About this exercise: Could you write out every record below exactly, leaving out any pictures?
--- Provided records Enclosed Below ---
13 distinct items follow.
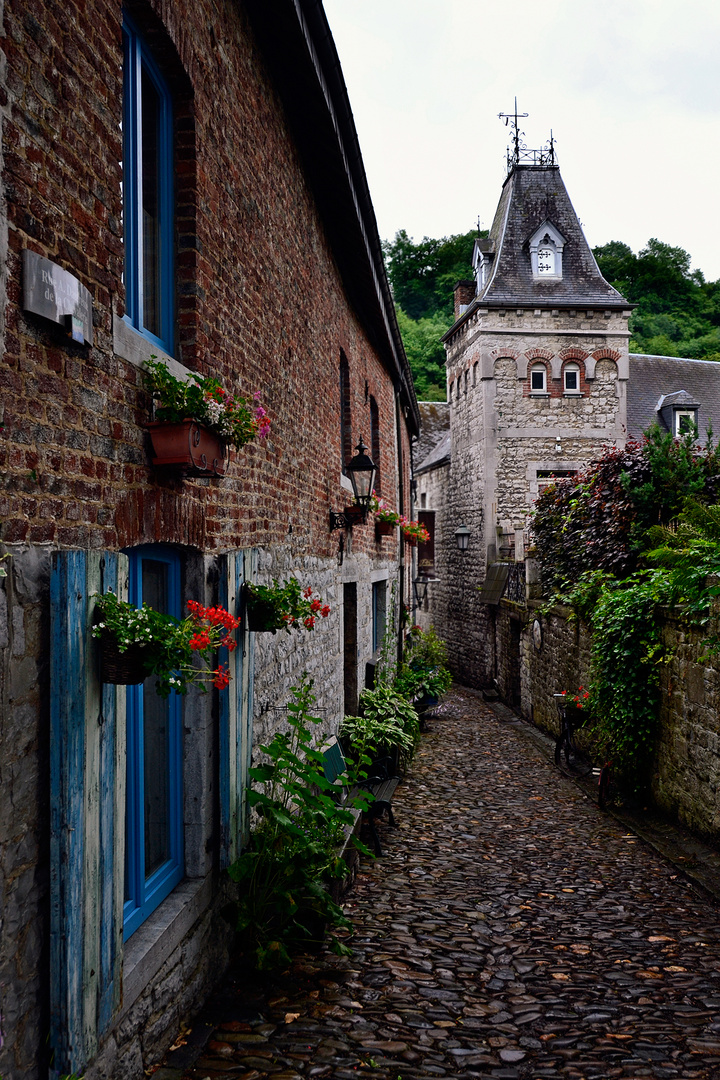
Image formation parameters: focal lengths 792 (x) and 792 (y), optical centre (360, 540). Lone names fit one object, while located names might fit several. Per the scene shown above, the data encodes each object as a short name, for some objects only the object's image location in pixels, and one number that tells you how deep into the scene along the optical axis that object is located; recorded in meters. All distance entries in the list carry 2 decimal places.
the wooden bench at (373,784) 6.87
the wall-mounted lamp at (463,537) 20.30
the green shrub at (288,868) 4.21
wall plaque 2.31
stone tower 19.41
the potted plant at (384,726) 8.91
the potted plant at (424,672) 13.48
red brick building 2.32
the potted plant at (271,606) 4.47
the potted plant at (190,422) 3.25
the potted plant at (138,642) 2.60
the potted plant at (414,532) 14.56
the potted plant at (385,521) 11.44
--- End of Enclosed Provided records ---
Written response:
13 distinct items follow.
Image formation parameters: focal lengths 792 (x) and 792 (y), optical centre (360, 540). Lone names fit one object, while located names might fit several. Per the scene shown above, the data encodes each object as a short name, for some objects only the object's image location in pixels, and one number that tells you how deep into the scene along the optical axis that object is located; recorded in meters. All distance entries in the list carry 2 decimal places.
the wooden bench at (373,784) 6.87
the wall-mounted lamp at (463,537) 20.30
the green shrub at (288,868) 4.21
wall plaque 2.31
stone tower 19.41
the potted plant at (384,726) 8.91
the potted plant at (424,672) 13.48
red brick building 2.32
the potted plant at (271,606) 4.47
the potted plant at (190,422) 3.25
the potted plant at (138,642) 2.60
the potted plant at (414,532) 14.56
the potted plant at (385,521) 11.44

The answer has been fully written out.